PROBLEMS TO WORK ON
1/ In the passage on the Tavoliere delle Puglie, which river bounds the plain on the south?
2/ Extend the passage on the Tavoliere delle Puglie, picking up after its final sentence.

The Tavoliere delle Puglie (/it/; lit. 'Table of the Apulias') is a plain in northern Apulia, southern Italy, occupying nearly a half of the Capitanata traditional region. It covers a surface of c. 3,000 km^{2}, once constituting a sea bottom: it is bounded by the Daunian Pre-Apennines on the West, the Gargano Promontory and the Adriatic Sea on the East, by the Fortore river on the north, and the Ofanto river on the south. It is the largest Italian plain after the Po Valley.

The name Tavoliere derives from the Medieval Latin term Tabularium, a table on which Transumanza officials classified the areas devoted to sheep farming.

In winter the plain is sometimes subject to floods by the Ofanto and the Fortore, while in summer drought is frequent.

The main centres, from north to south, are San Severo, Lucera, Foggia and Cerignola.

==History==
Neolithic farmers living in Tavoliere over 7000 years ago practiced ritual defleshing of the dead. Light cut marks on the bones suggest the bones were defleshed up to a year after death. They deposited the bones in Scaloria Cave. The human bones were mixed with animal bones, broken pottery and stone tools.

During the Middle Ages the old practices of agriculture and fluvial regulation were lost, the plain being mostly devoted to sheep farming which, using apposite cattle-tracks, reached the Apennines' pasture lands through the Tavoliere. The lands was most marshy and unhealthy.

INFORMATION GIVEN
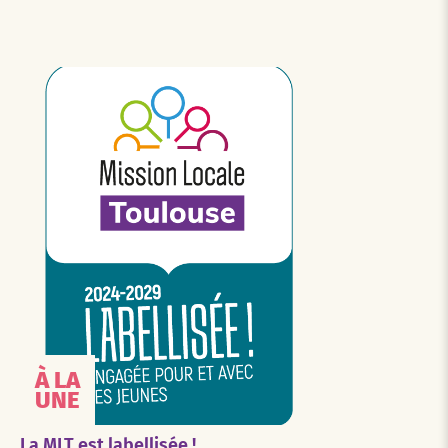
À LA
UNE
La MLT est labellisée !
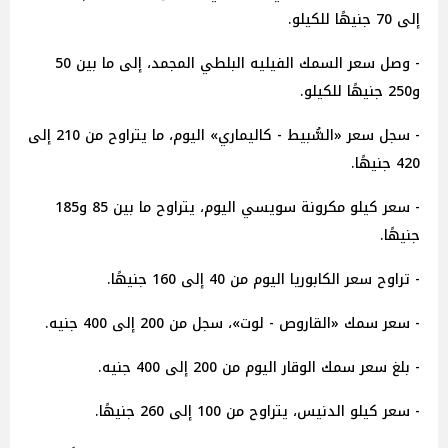
إلى 70 جنيهًا للكيلو.
- وصل سعر السمك الفيليه البلطي المجمد، إلى ما بين 50
و250 جنيهًا للكيلو.
- سجل سعر «السُّبيط - كاليماري» اليوم، ما يتراوح من 210 إلى
420 جنيهًا.
- سعر كيلو مكرونة سويسي اليوم، يتراوح ما بين 85 و185
جنيهًا.
- تراوح سعر الكابوريا اليوم من 40 إلى 160 جنيهًا.
- سعر سمك «القاروص - لوت»، سجل من 200 إلى 400 جنيه.
- بلغ سعر سمك الوقار اليوم من 200 إلى 400 جنيه.
- سعر كيلو الدنيس، يتراوح من 100 إلى 260 جنيهًا.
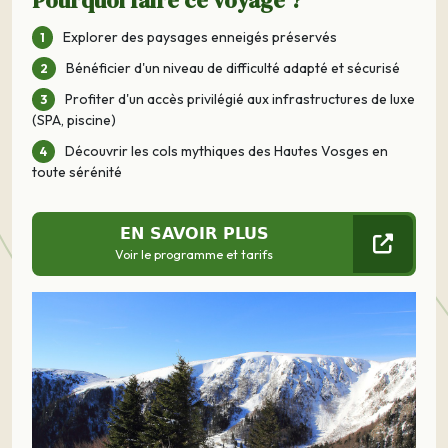
Pourquoi faire ce voyage ?
Explorer des paysages enneigés préservés
Bénéficier d'un niveau de difficulté adapté et sécurisé
Profiter d'un accès privilégié aux infrastructures de luxe
(SPA, piscine)
Découvrir les cols mythiques des Hautes Vosges en
toute sérénité
EN SAVOIR PLUS
Voir le programme et tarifs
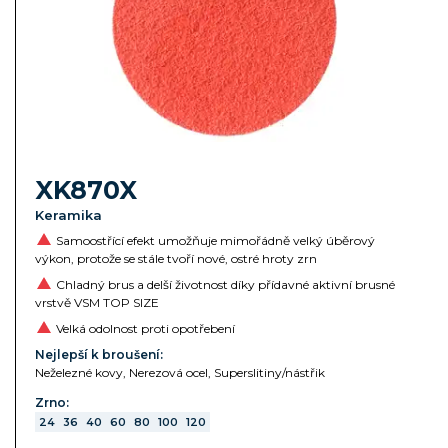
XK870X
Keramika
Samoostřící efekt umožňuje mimořádně velký úběrový
výkon, protože se stále tvoří nové, ostré hroty zrn
Chladný brus a delší životnost díky přídavné aktivní brusné
vrstvě VSM TOP SIZE
Velká odolnost proti opotřebení
Nejlepší k broušení:
Neželezné kovy, Nerezová ocel, Superslitiny/nástřik
Zrno:
24
36
40
60
80
100
120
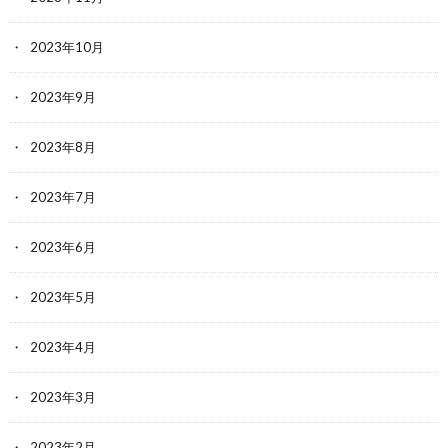
2023年10月
2023年9月
2023年8月
2023年7月
2023年6月
2023年5月
2023年4月
2023年3月
2023年2月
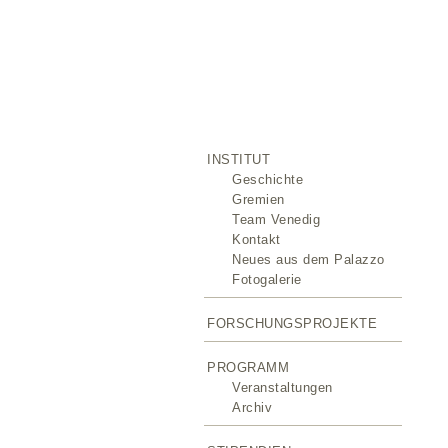
INSTITUT
Geschichte
Gremien
Team Venedig
Kontakt
Neues aus dem Palazzo
Fotogalerie
FORSCHUNGSPROJEKTE
PROGRAMM
Veranstaltungen
Archiv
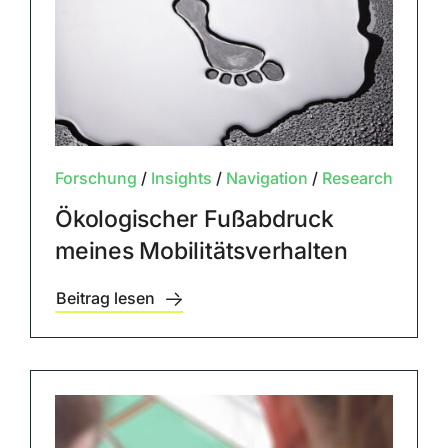
Forschung
/
Insights
/
Navigation
/
Research
Ökologischer Fußabdruck
meines Mobilitätsverhalten
Beitrag lesen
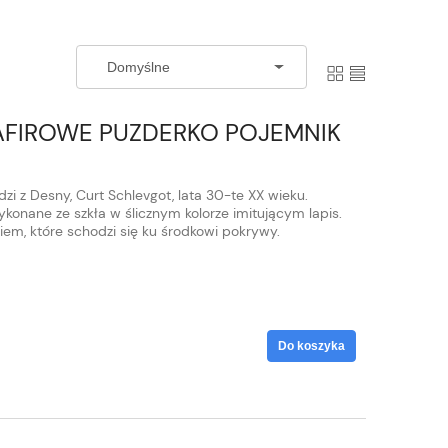
AFIROWE PUZDERKO POJEMNIK
zi z Desny, Curt Schlevgot, lata 30-te XX wieku.
onane ze szkła w ślicznym kolorze imitującym lapis.
em, które schodzi się ku środkowi pokrywy.
Do koszyka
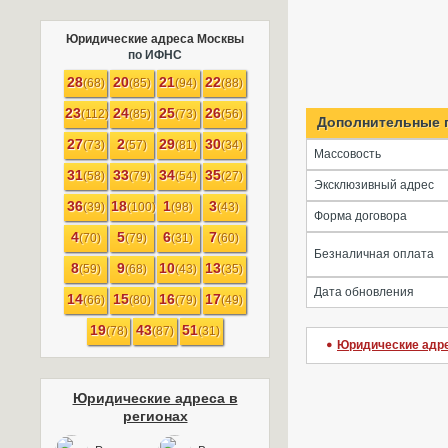
Юридические адреса Москвы
по ИФНС
28
20
21
22
(68)
(85)
(94)
(88)
23
24
25
26
(112)
(85)
(73)
(56)
Дополнительные 
27
2
29
30
(73)
(57)
(81)
(34)
Массовость
31
33
34
35
(58)
(79)
(54)
(27)
Эксклюзивный адрес
36
18
1
3
(39)
(100)
(98)
(43)
Форма договора
4
5
6
7
(70)
(79)
(31)
(60)
Безналичная оплата
8
9
10
13
(59)
(68)
(43)
(35)
Дата обновления
14
15
16
17
(66)
(80)
(79)
(49)
19
43
51
(78)
(87)
(31)
Юридические адр
Юридические адреса в
регионах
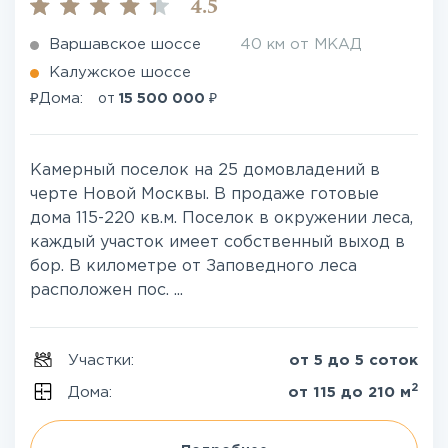
4.5
Варшавское шоссе
40 км от МКАД
Калужское шоссе
₽
₽
Дома:
от
15 500 000
Камерный поселок на 25 домовладений в
черте Новой Москвы. В продаже готовые
дома 115-220 кв.м. Поселок в окружении леса,
каждый участок имеет собственный выход в
бор. В километре от Заповедного леса
расположен пос. ...
Участки:
от 5 до 5 соток
2
Дома:
от 115 до 210 м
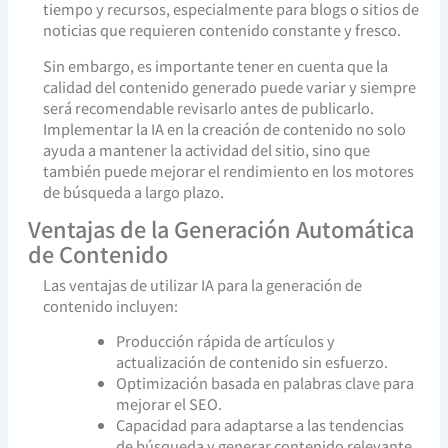
tiempo y recursos, especialmente para blogs o sitios de
noticias que requieren contenido constante y fresco.
Sin embargo, es importante tener en cuenta que la
calidad del contenido generado puede variar y siempre
será recomendable revisarlo antes de publicarlo.
Implementar la IA en la creación de contenido no solo
ayuda a mantener la actividad del sitio, sino que
también puede mejorar el rendimiento en los motores
de búsqueda a largo plazo.
Ventajas de la Generación Automática
de Contenido
Las ventajas de utilizar IA para la generación de
contenido incluyen:
Producción rápida de artículos y
actualización de contenido sin esfuerzo.
Optimización basada en palabras clave para
mejorar el SEO.
Capacidad para adaptarse a las tendencias
de búsqueda y generar contenido relevante.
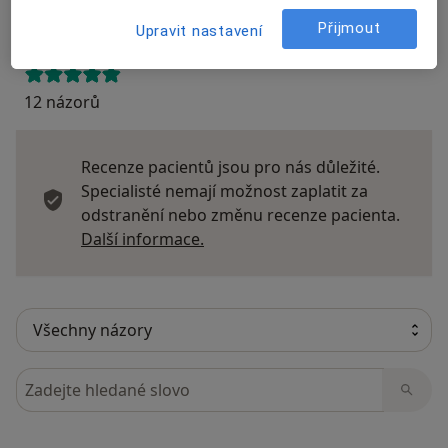
Přidejte svůj názor
Přijmout
Upravit nastavení
12 názorů
Recenze pacientů jsou pro nás důležité.
Specialisté nemají možnost zaplatit za
odstranění nebo změnu recenze pacienta.
Další informace o názorech
Další informace.
Hledejte v názorech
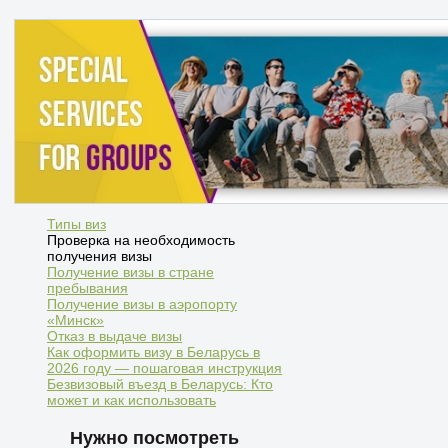
Типы виз
Проверка на необходимость
получения визы
Получение визы в стране
пребывания
Получение визы в аэропорту
«Минск»
Отказ в выдаче визы
Как оформить визу в Беларусь в
2026 году — пошаговая инструкция
Безвизовый въезд в Беларусь: Кто
может и как использовать
Нужно посмотреть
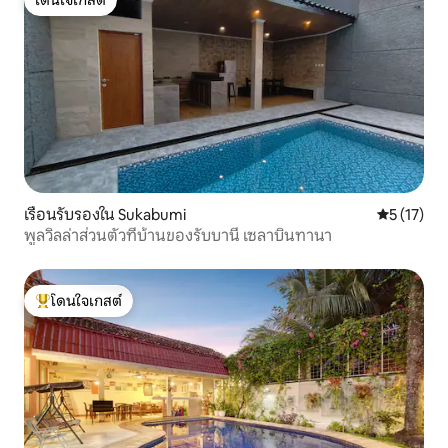
โดนใจเกสต์
โดนใจเกสต์
เรือนรับรองใน Sukabumi
คะแนนเฉลี่ย
5 (17)
พูลวิลล่าส่วนตัวที่บ้านของรับบานี เซลาบินทานา
โดนใจเกสต์
โดนใจเกสต์ที่สุด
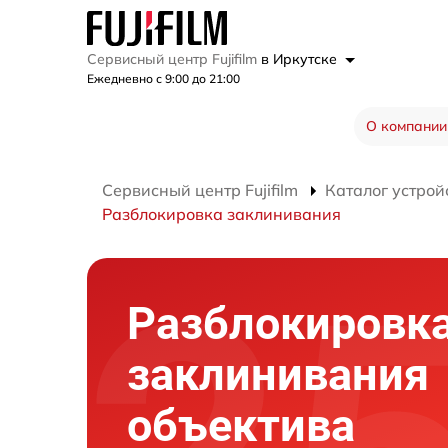
Сервисный центр Fujifilm
в Иркутске
Ежедневно с 9:00 до 21:00
О компании
Сервисный центр Fujifilm
Каталог устрой
Разблокировка заклинивания
Разблокировк
заклинивания
объектива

TASK RESULTS
1/ The Ofanto river.

2/
After extensive works of drainage, the plain is now highly cultivated. Crops include wheat, beet, tomato, especially in the area of Foggia, while also spread are cultivations of olives and grapes, which produce quality oils and wines.

==Communes==
The comuni in the Tavoliere delle Puglie are:

Alberona, Apricena, Ascoli Satriano, Biccari; Bovino, Candela, Carapelle, Casalvecchio di Puglia, Castelluccio dei Sauri, Castelnuovo della Daunia, Cerignola, Chieuti, Deliceto, Foggia, Lucera, Manfredonia, Margherita di Savoia, Ordona (Herdonia ), Orta Nova, Poggio Imperiale, San Ferdinando di Puglia, San Paolo di Civitate, San Severo, Serracapriola, Stornara, Stornarella, Torremaggiore, Trinitapoli, Troia, Volturino, Zapponeta.